There are conflicting reports about most famous shath of Mansour Al-Hallaj and repeated after him by his ideological follower Imadedddin Nesimi, أنا الحق Anā l-Ḥaqq “I am The Truth, ” which was taken to mean that they were claiming to be God, since al-Ḥaqq “the Truth” is one of the Ninety Nine Names of Allah, while others interpreted it as an instance of annihilation of the ego which allows God to speak through the individual.

Hurufism (Arabic: حُرُوفِيَّة‎ ḥurūfiyyah) was a Sufi doctrine based on the mysticism of letters (ḥurūf), which originated in Azerbaijan and spread to all areas of South Caucase, Middle Asia, Near East, and Anatolia in the late 14th–early 15th century.

The founder and spiritual head of the Hurufi movement was Fazlallah Naimi (1340–94). While living in Tabriz, Fazlallah gained an elite following in the court of the Jalairid Sultanate. At that time, Fazlallah was still in the mainstream of Sufi tradition.
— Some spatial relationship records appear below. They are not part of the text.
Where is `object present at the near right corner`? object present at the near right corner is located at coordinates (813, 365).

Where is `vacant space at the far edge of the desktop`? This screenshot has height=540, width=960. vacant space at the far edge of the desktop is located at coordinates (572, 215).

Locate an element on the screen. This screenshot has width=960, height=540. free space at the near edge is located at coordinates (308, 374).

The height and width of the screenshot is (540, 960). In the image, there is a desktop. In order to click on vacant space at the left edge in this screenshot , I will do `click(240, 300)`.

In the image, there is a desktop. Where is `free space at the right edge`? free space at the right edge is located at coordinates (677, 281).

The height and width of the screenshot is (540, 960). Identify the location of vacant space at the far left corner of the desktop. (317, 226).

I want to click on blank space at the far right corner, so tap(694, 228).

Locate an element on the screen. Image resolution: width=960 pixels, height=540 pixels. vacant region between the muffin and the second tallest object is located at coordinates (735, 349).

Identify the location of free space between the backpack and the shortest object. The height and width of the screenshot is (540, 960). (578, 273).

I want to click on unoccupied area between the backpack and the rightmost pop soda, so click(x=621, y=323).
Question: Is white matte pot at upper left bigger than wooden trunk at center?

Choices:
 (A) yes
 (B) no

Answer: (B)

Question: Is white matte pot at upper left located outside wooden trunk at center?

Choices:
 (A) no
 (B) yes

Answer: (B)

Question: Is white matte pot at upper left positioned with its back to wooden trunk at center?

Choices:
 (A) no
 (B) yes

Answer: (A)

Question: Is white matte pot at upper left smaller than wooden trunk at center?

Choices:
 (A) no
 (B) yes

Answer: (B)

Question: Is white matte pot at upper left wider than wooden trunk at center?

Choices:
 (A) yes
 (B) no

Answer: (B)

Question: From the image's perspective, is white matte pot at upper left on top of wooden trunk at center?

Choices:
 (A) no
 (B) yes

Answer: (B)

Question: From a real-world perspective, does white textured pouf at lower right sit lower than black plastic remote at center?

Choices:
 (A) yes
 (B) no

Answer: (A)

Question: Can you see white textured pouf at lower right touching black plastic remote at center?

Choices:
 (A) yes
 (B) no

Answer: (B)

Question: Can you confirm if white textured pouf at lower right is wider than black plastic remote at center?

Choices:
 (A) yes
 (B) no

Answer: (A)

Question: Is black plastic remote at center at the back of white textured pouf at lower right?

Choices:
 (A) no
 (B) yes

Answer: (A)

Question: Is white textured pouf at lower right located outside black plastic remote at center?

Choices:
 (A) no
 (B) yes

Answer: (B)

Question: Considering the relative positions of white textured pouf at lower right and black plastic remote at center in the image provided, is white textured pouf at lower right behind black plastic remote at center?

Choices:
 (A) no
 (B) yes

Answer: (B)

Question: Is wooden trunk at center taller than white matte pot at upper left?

After his death, Fazlallah’s ideas were developed and propagated by Imadaddin Nesimi in Azerbaijan and Arabic countries, especially in Irak and Syria. Imadaddin Nesimi (?–1417) and other Hurufis make kabbalistic tendencies subordinate to mystic concepts of Sufism, and specifically those of Mansur Al-Hallaj, who was another great influence on poet.

Through Nesimi’s poetry, Hurufi ideas influenced in different degrees people like Niyaz-i Misri, Fuzûlî (1483–1556), Khatai (1487–1524), Habibi, Ismail, Rushani. The Bektashi Order, which is still active in Anatolia and the Balkans, was a repository for the Hurufi teachings and writings. One of Fazlallah’s personal students, Rafî’î, emigrated into the Balkans. He transmitted a central thesis of Hurufism, that the cardinalities of the Arabic alphabet respectively enumerate all types of shape and sound, by axes of symmetry. A Hurufi rebellion in Kwarezem was suppressed by the Mongols, and that motivated the exodus of Hurufis to the Balkans. The Bektashi manuscripts show almost 500 years of Hurufism in the Balkans, with a peak in the 1700s. Other Sufi orders, such as the Qadiriyya and the Naqshbandi, contributed in the collection, retrieval, and translation of Hurufi manuscripts.